I was using my configuration in a nix flake to use nixos-generators to make an image that would then let me boot into NixOS directly. I was very much learning Nix as I went so have no idea if I landed on a good setup. My flake ended up with an img output that would make the image and then I could add my separate config as a different target.

You can see my image base at kasuboski/nixos-lima. It also has an example of user specific configuration. I couldn’t decide how to add a user configuration, but eventually realized how to use the output of another flake and decided to move my user config to my dotfiles repo.

The actual user config

At the time of writing this, I haven’t merged the PR with my Nix changes to my dotfiles repo. While getting it working, I decided to do it piecemeal. I had recently switched to using asdf and there really isn’t anything wrong with that setup. The way I set it up felt like a lot of indirection though and I was still going to be using brew for most things.

My hope with Nix is to use it on Mac with a linux VM, on a cloud VM, or maybe in a container and have a similar experience across them all. I currently have my main shell config installing system-wide for NixOS as well as chezmoi. I can then use my previous setup using asdf and chezmoi to set up my dotfiles. I’m not quite ready to dive into the more Nixy home-manager although it does seem nice.

I’m still missing a bunch of things especially like cloud clis, but when needed I tend to use a nix shell. This lets you temporarily add packages to your environment without them being global. It is a little annoying typing out the packages to add so I eventually want to either make project specific settings or maybe have flakes based on what I’m doing.
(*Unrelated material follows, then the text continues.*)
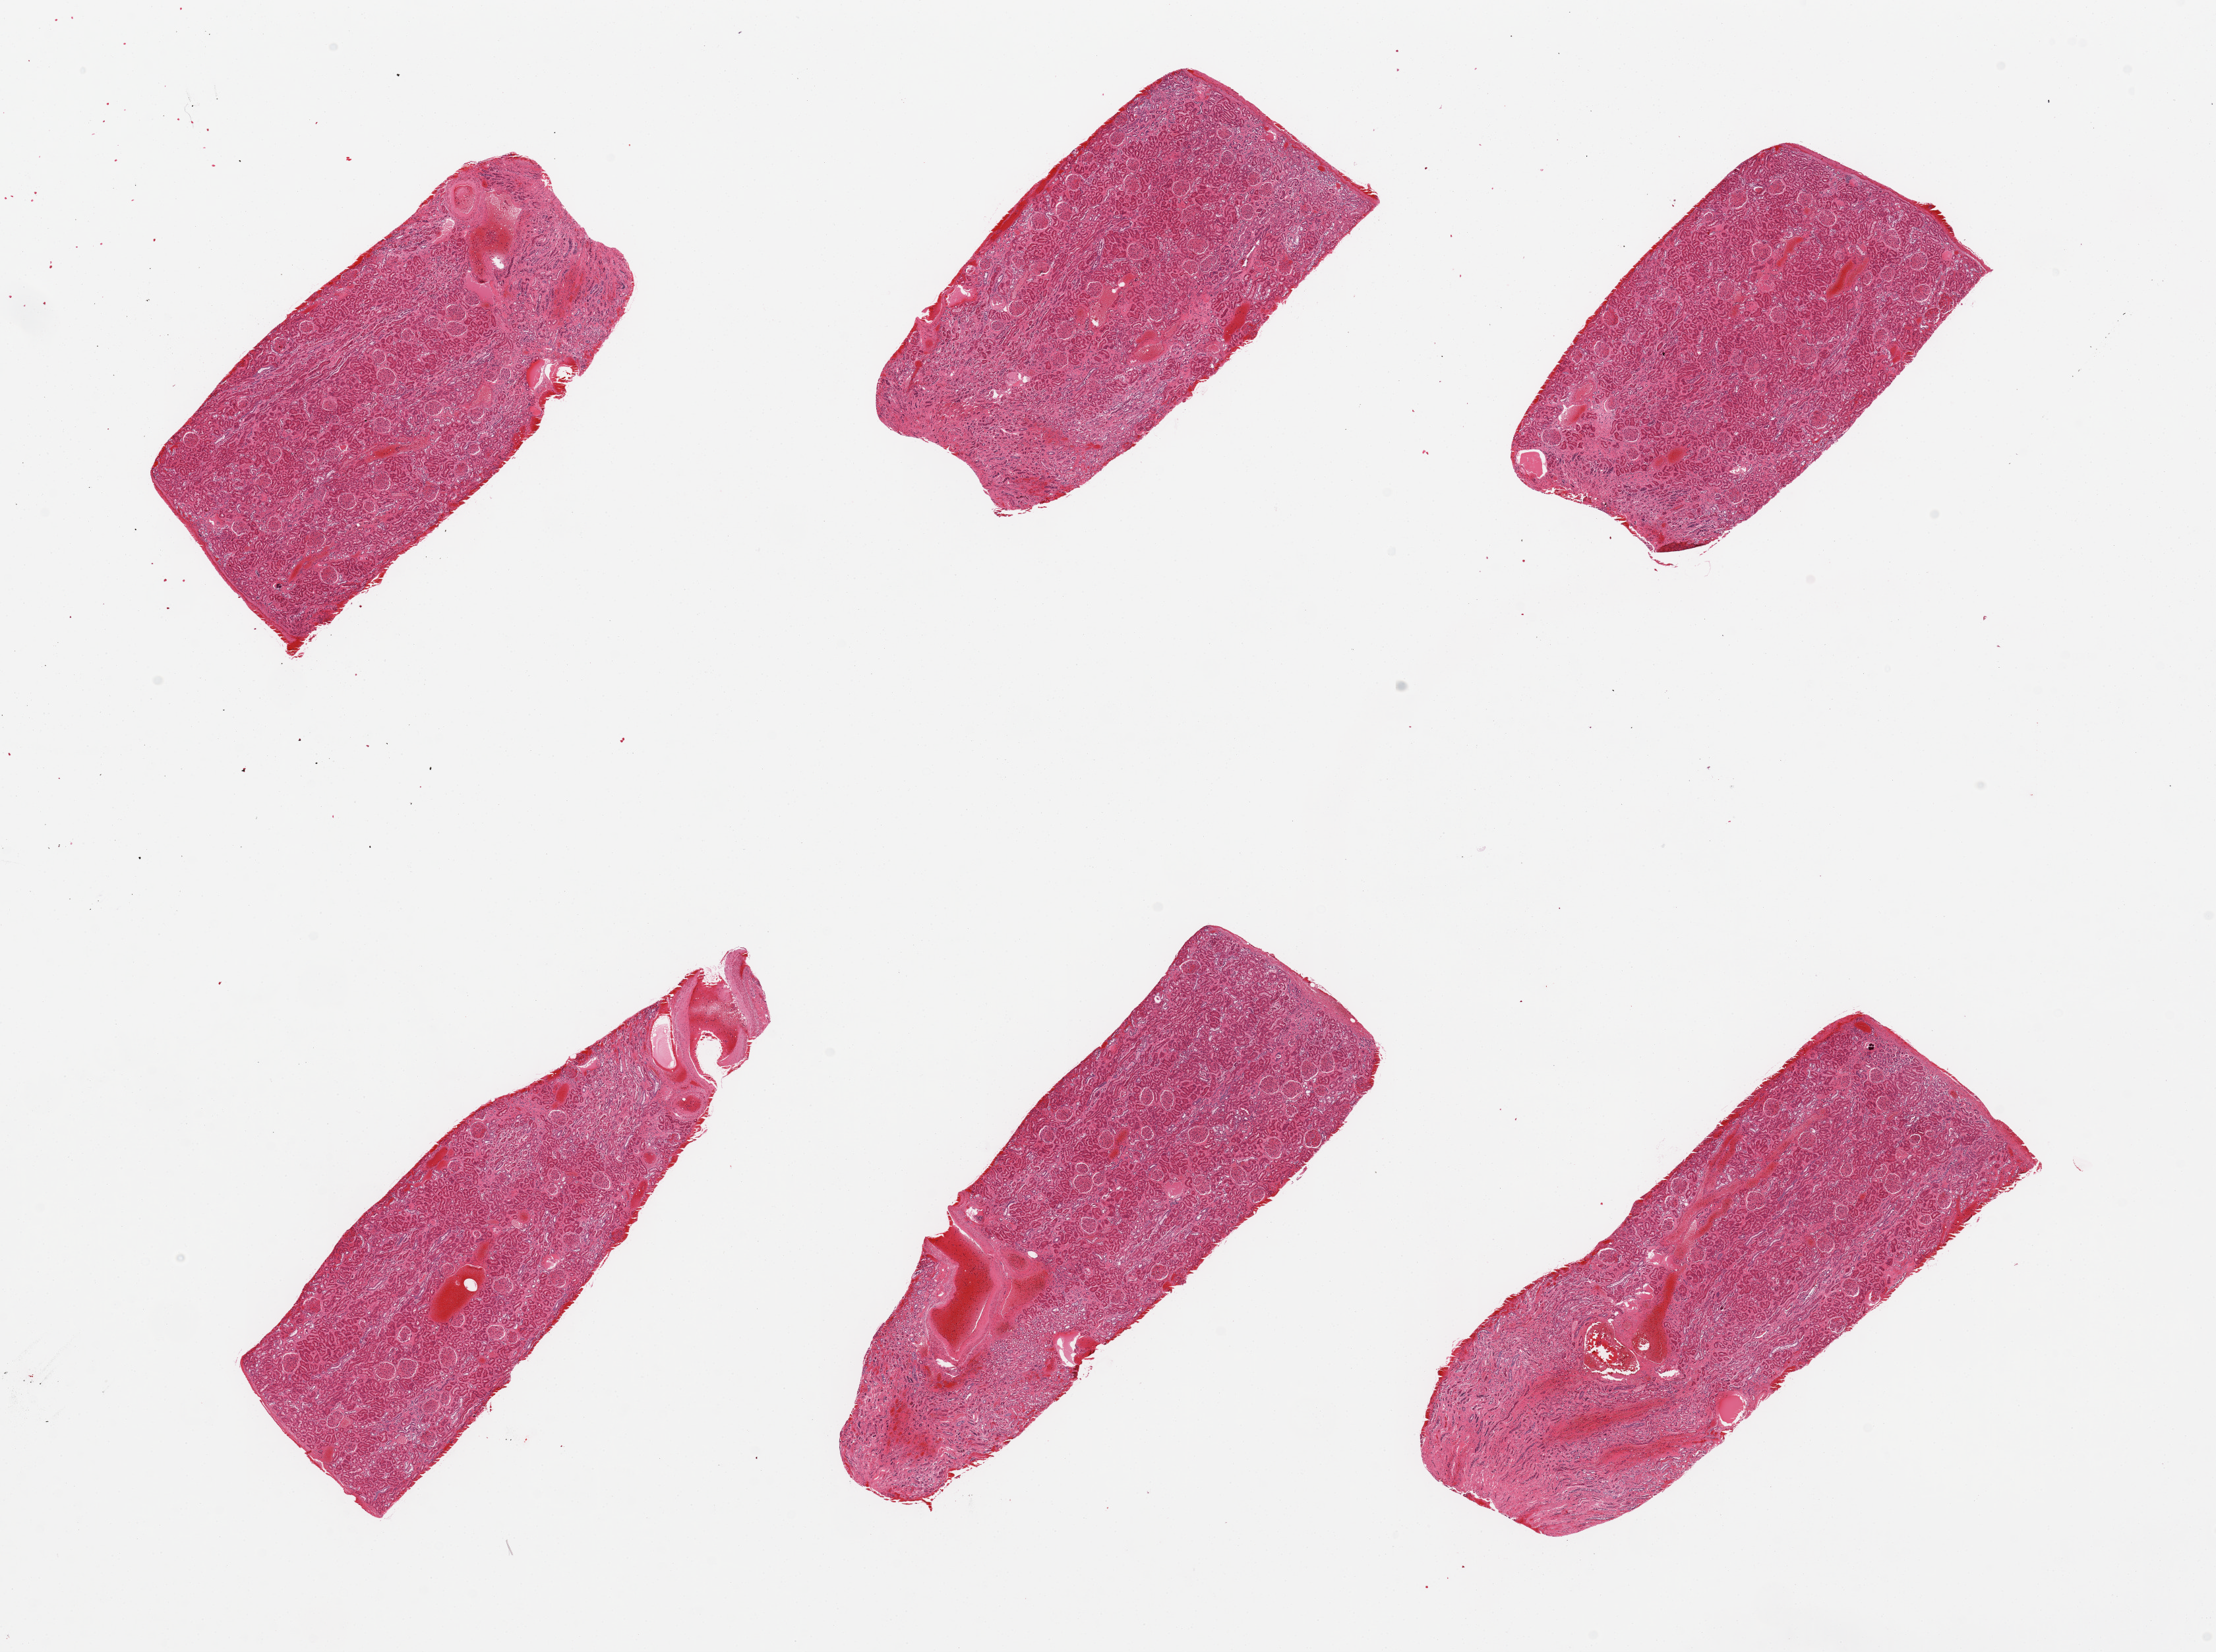
Whole-slide image, H&E stain, brightfield — whole scanned area (about 26.6 x 19.8 mm, acquisition: 20x scan) shown as a low-resolution overview, PAXgene-fixed, paraffin-embedded tissue, section of renal cortex (target tissue), tissue donor sample. Donor sex: female.
Pathologist's review note for this sample: 6 pieces, glomeruli present, all sections.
They could be for example DevOps/cloudy or language specific. Luc Perkins has started something similar at the-nix-way/dev-templates. They generally use nix develop, which (I believe) is meant for when you are developing a package so it isolates to just the items defined there. I’d prefer to keep my fish shell and settings instead.

Moving Forward

I like the setup for now. I definitely want to test it out on other platforms and see how portable my config really is. Flakes for NixOS seem pretty new and I had a hard time finding examples. Even a lot of the examples I did find were very much focused on homelabs and baremetal machines where you would know all the details ahead of time and statically.

It made it quite hard to understand how my config should deal with not knowing until boot what the user should be and I’m not really used to having a configuration per instance as the examples were per host. It feels a little like managing pets vs cattle.

Even nixos-rebuild switch defaulting to a configuration using the hostname was hard to get in the right mindset for. I’ve grown accustomed to the hostname being generated and I ran into an issue where my work macbook needed a different architecture, but had the same Lima hostname. My config now has duplicate lima entries nixos and the unimaginative nixos86.